* DATA FOR ANALYSIS:
★ ★ ★ ★ ★

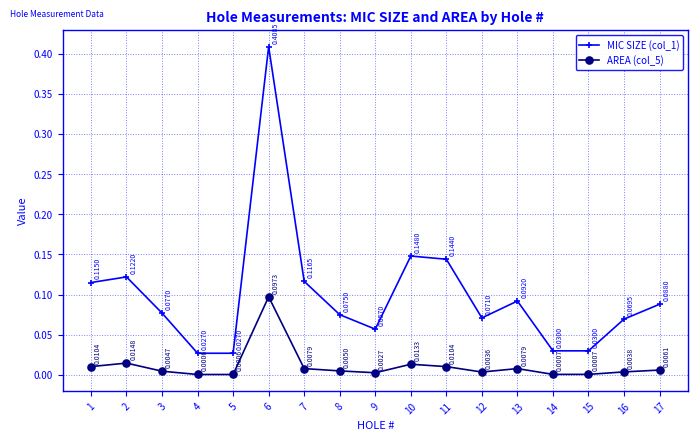

Between 6 and 7, which series saw the biggest shift?

MIC SIZE (col_1)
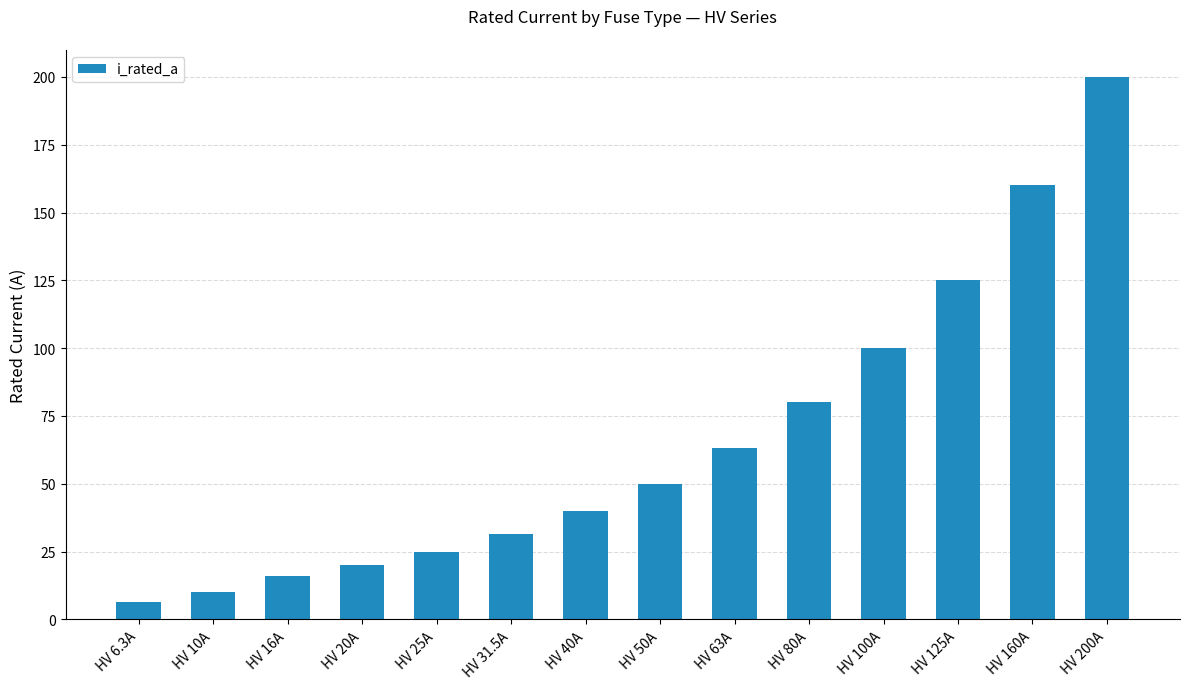

What is the approximate value at HV 16A?

16.0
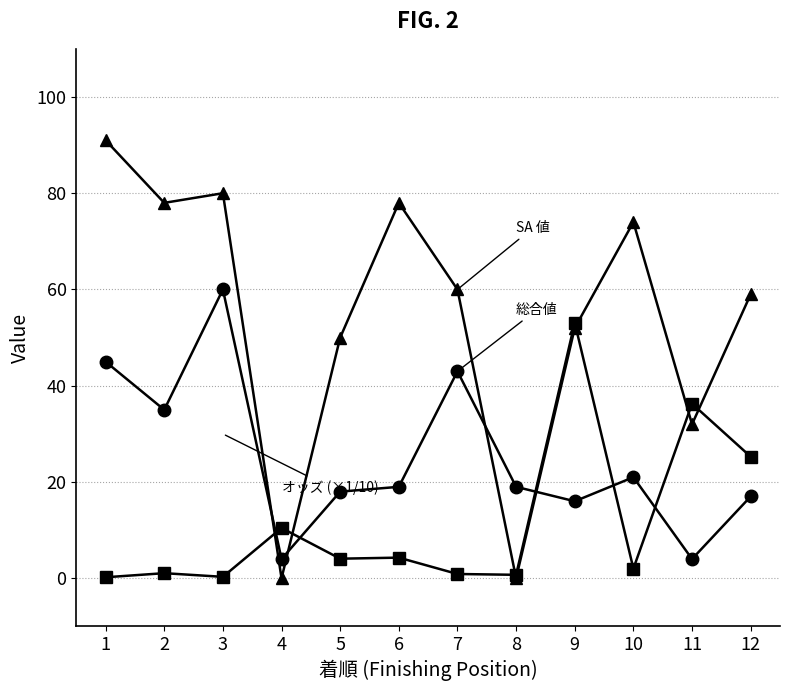

What is the spread (max minus min) of values at 6?

73.7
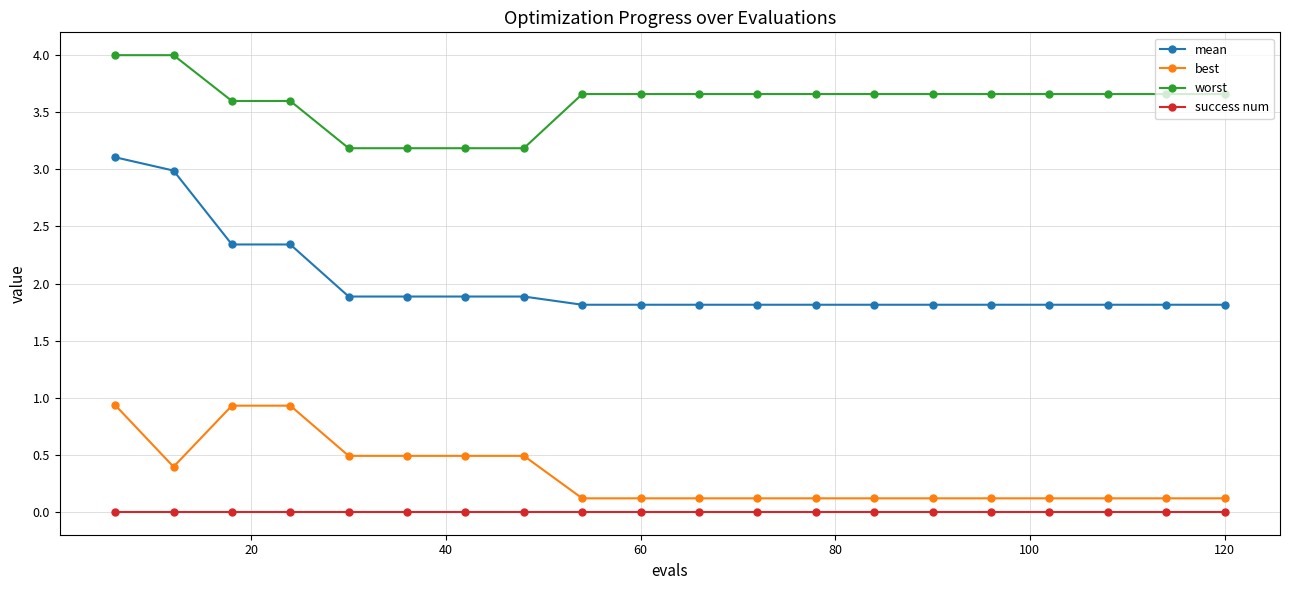

Which series has the widest spread of values?

mean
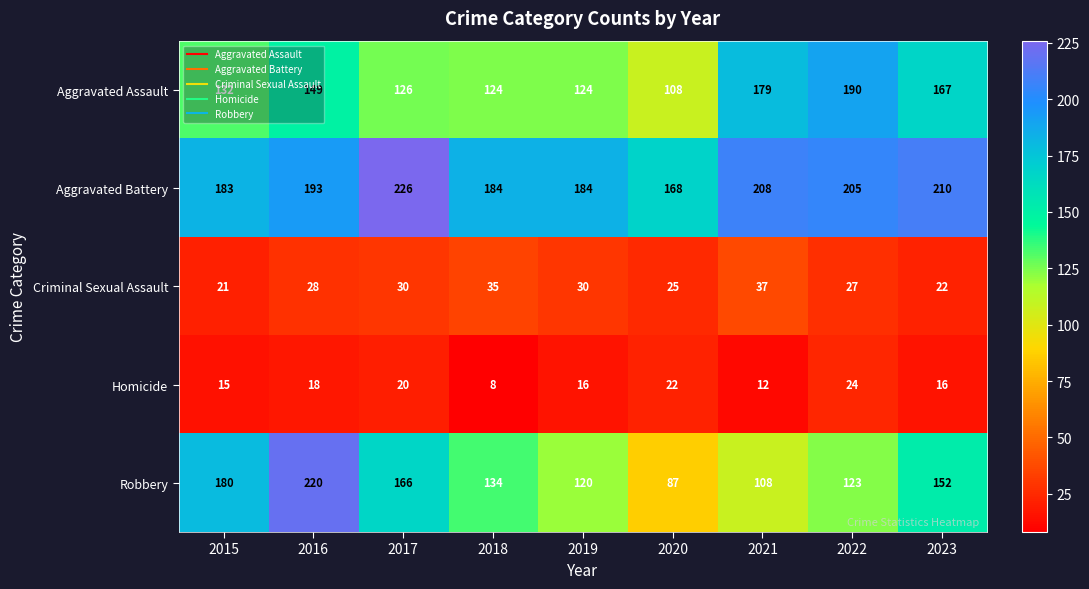

What is the spread (max minus min) of values at 2020?

146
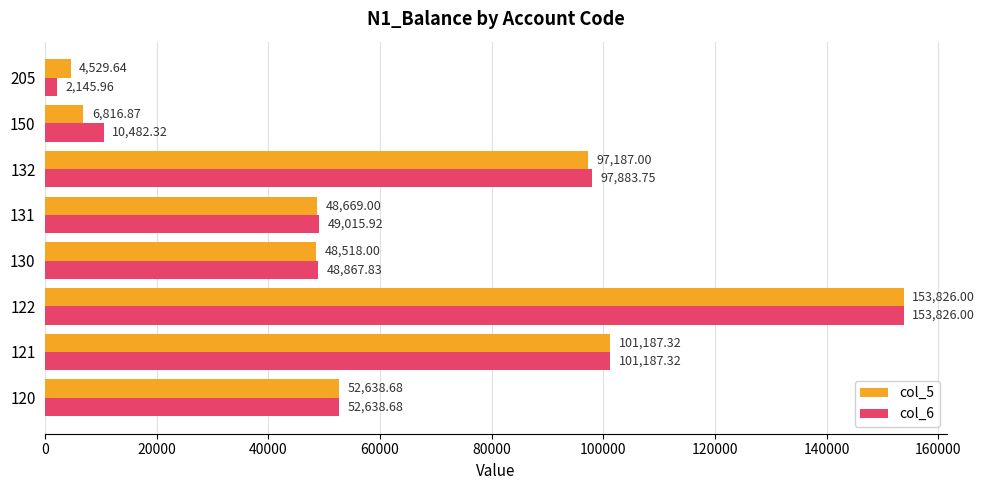

List the labels in order of col_5 value, smallest first.

205, 150, 130, 131, 120, 132, 121, 122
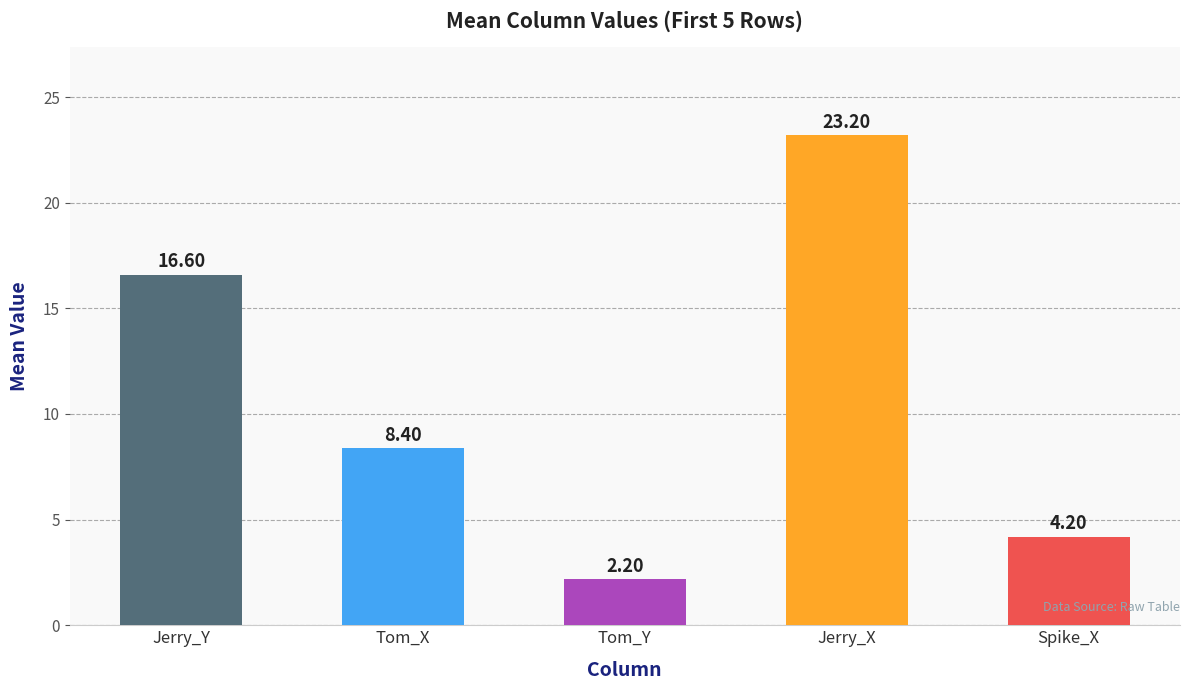

What is the label of the 1st bar from the right?

Spike_X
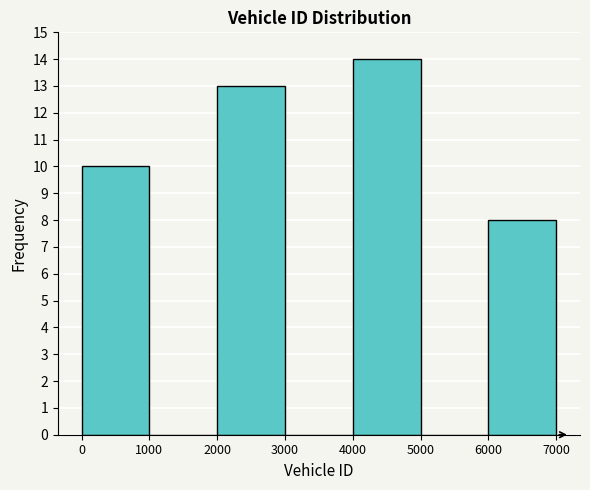

Which range on the x-axis has the tallest bar?

4000 to 5000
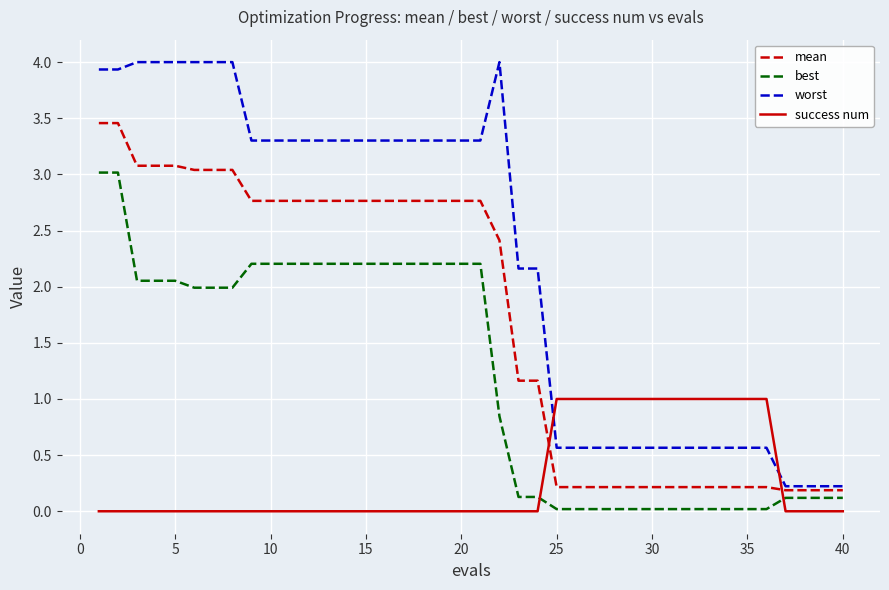

List the series in order of their overall mean, lowest first.

success num, best, mean, worst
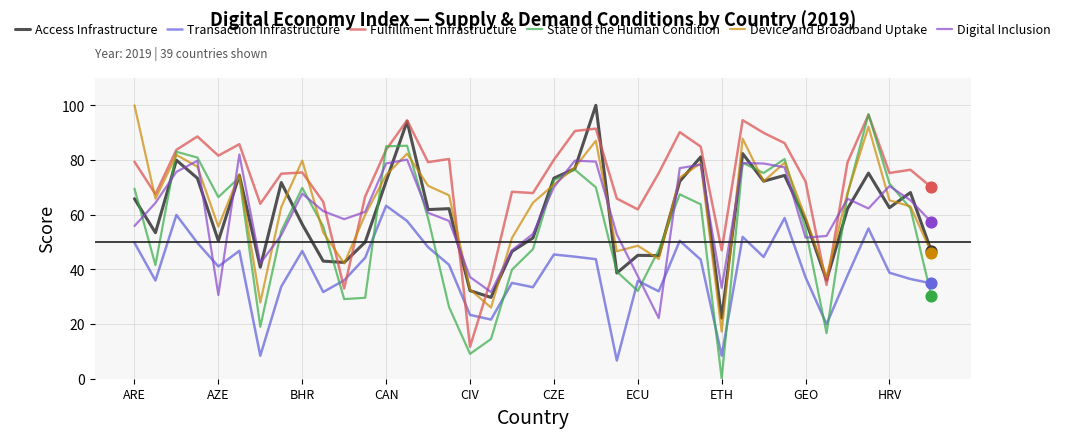

Which series has the largest total across all categories?

Fulfillment Infrastructure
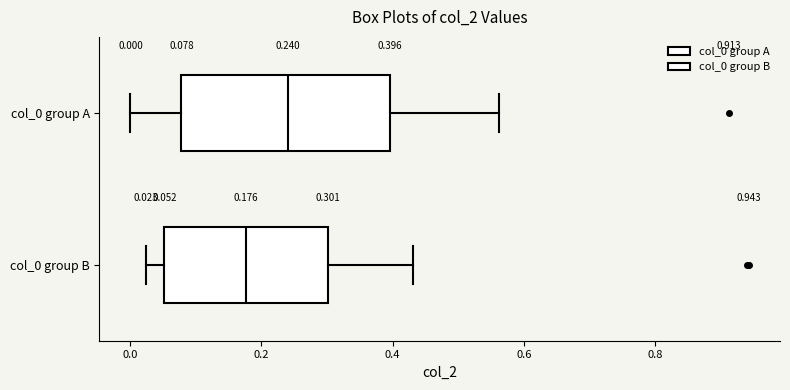

Which box has the furthest to the right median line?

col_0 group A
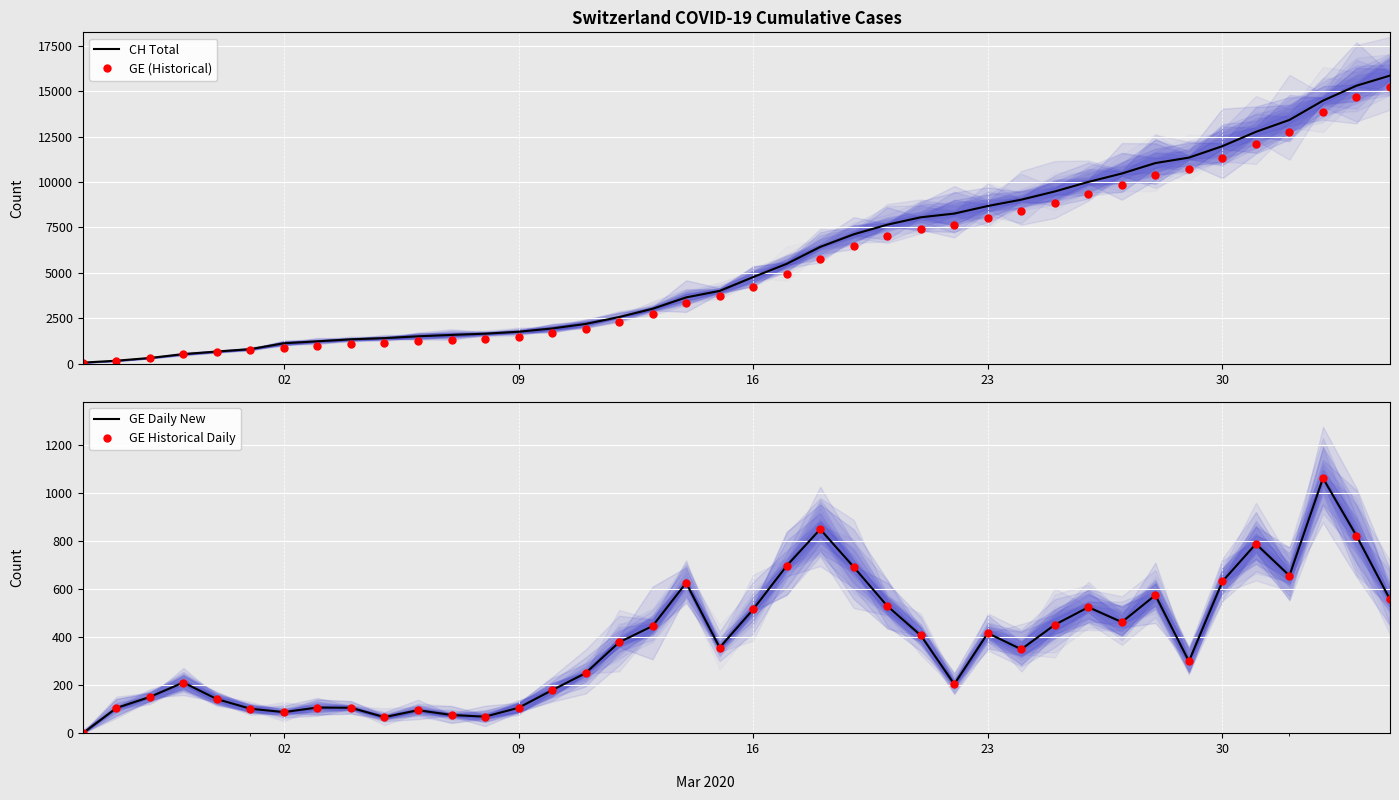

What is the difference between the highest and lowest values at 27?

8265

★ ★ ★ ★ ★

* TRY IT: Reproduce the entire listing above word for word, omitting the pictures.

* RESPONSE AREA:
Between 6 and 7, which series saw the biggest shift?

MIC SIZE (col_1)

What is the approximate value at HV 16A?

16.0

What is the spread (max minus min) of values at 6?

73.7

Which series has the widest spread of values?

mean

What is the spread (max minus min) of values at 2020?

146

List the labels in order of col_5 value, smallest first.

205, 150, 130, 131, 120, 132, 121, 122

What is the label of the 1st bar from the right?

Spike_X

Which range on the x-axis has the tallest bar?

4000 to 5000

List the series in order of their overall mean, lowest first.

success num, best, mean, worst

Which series has the largest total across all categories?

Fulfillment Infrastructure

Which box has the furthest to the right median line?

col_0 group A

What is the difference between the highest and lowest values at 27?

8265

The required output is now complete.